━━ Data extract
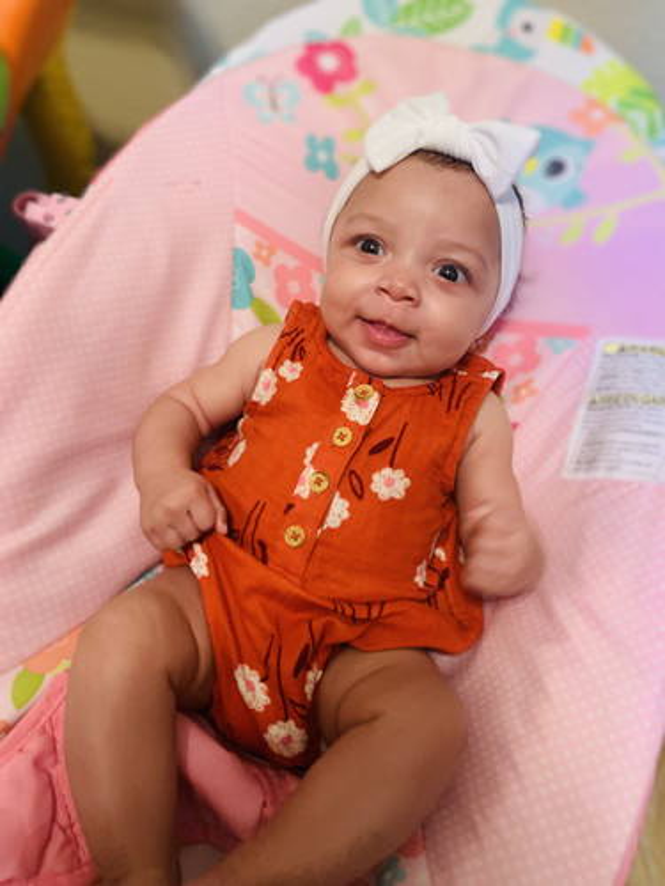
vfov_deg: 67.3
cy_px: 443
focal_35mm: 26
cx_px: 332
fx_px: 666
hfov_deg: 53.1
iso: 320
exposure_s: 1/30
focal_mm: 4.25
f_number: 1.8
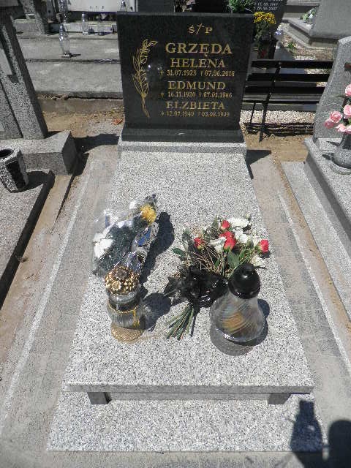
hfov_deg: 56.8
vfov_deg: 71.6
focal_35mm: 24
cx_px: 176
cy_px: 234
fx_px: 324
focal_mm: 4.3
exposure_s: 1/320
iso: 64
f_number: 8.3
━━━━
# Action item:
In the records above, find the line containing "hfov_deg: 56.8"; please retype it and every line after it through the last line, exactly and with nothing else.

# Answer to the problem:
hfov_deg: 56.8
vfov_deg: 71.6
focal_35mm: 24
cx_px: 176
cy_px: 234
fx_px: 324
focal_mm: 4.3
exposure_s: 1/320
iso: 64
f_number: 8.3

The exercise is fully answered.